**What the task requires**.
Exactly what is written in the records below should be returned, minus the images.

=== Section Start ===

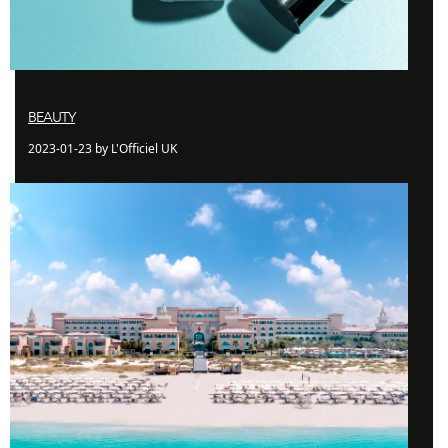
BEAUTY
2023-01-23 by L'Officiel UK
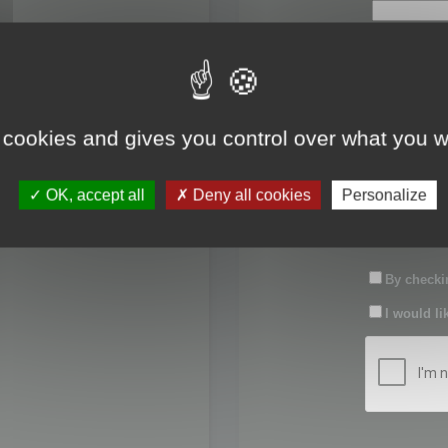
First name:
Last name:
 cookies and gives you control over what you w
Password:
OK, accept all
Deny all cookies
Personalize
Confirm pas
By checkin
I would li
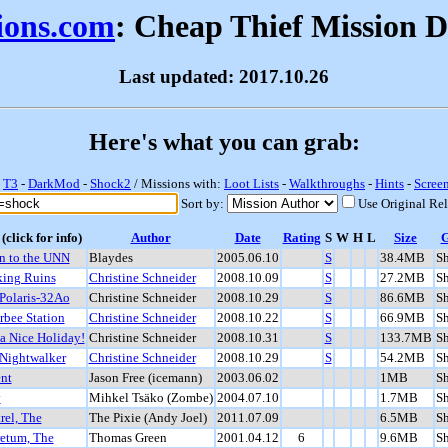
sions.com
: Cheap Thief Mission 
Last updated: 2017.10.26
Here's what you can grab:
-
T3
-
DarkMod
-
Shock2
/ Missions with:
Loot Lists
-
Walkthroughs
-
Hints
-
Scree
Sort by:
Use Original Re
(click for info)
Author
Date
Rating
S
W
H
L
Size
n to the UNN
Blaydes
2005.06.10
S
38.4MB
S
ing Ruins
Christine Schneider
2008.10.09
S
27.2MB
S
Polaris-32Ao
Christine Schneider
2008.10.29
S
86.6MB
S
rbee Station
Christine Schneider
2008.10.22
S
66.9MB
S
a Nice Holiday!
Christine Schneider
2008.10.31
S
133.7MB
S
Nightwalker
Christine Schneider
2008.10.29
S
54.2MB
S
nt
Jason Free (icemann)
2003.06.02
1MB
S
v
Mihkel Tsäko (Zombe)
2004.07.10
1.7MB
S
rel, The
The Pixie (Andy Joel)
2011.07.09
6.5MB
S
etum, The
Thomas Green
2001.04.12
6
9.6MB
S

=== Section End ===

**Answer below**.
BEAUTY
2023-01-23 by L'Officiel UK
First name:
Last name:
 cookies and gives you control over what you w
Password:
OK, accept all
Deny all cookies
Personalize
Confirm pas
By checkin
I would li
sions.com
: Cheap Thief Mission 
Last updated: 2017.10.26
Here's what you can grab:
-
T3
-
DarkMod
-
Shock2
/ Missions with:
Loot Lists
-
Walkthroughs
-
Hints
-
Scree
Sort by:
Use Original Re
(click for info)
Author
Date
Rating
S
W
H
L
Size
n to the UNN
Blaydes
2005.06.10
S
38.4MB
S
ing Ruins
Christine Schneider
2008.10.09
S
27.2MB
S
Polaris-32Ao
Christine Schneider
2008.10.29
S
86.6MB
S
rbee Station
Christine Schneider
2008.10.22
S
66.9MB
S
a Nice Holiday!
Christine Schneider
2008.10.31
S
133.7MB
S
Nightwalker
Christine Schneider
2008.10.29
S
54.2MB
S
nt
Jason Free (icemann)
2003.06.02
1MB
S
v
Mihkel Tsäko (Zombe)
2004.07.10
1.7MB
S
rel, The
The Pixie (Andy Joel)
2011.07.09
6.5MB
S
etum, The
Thomas Green
2001.04.12
6
9.6MB
S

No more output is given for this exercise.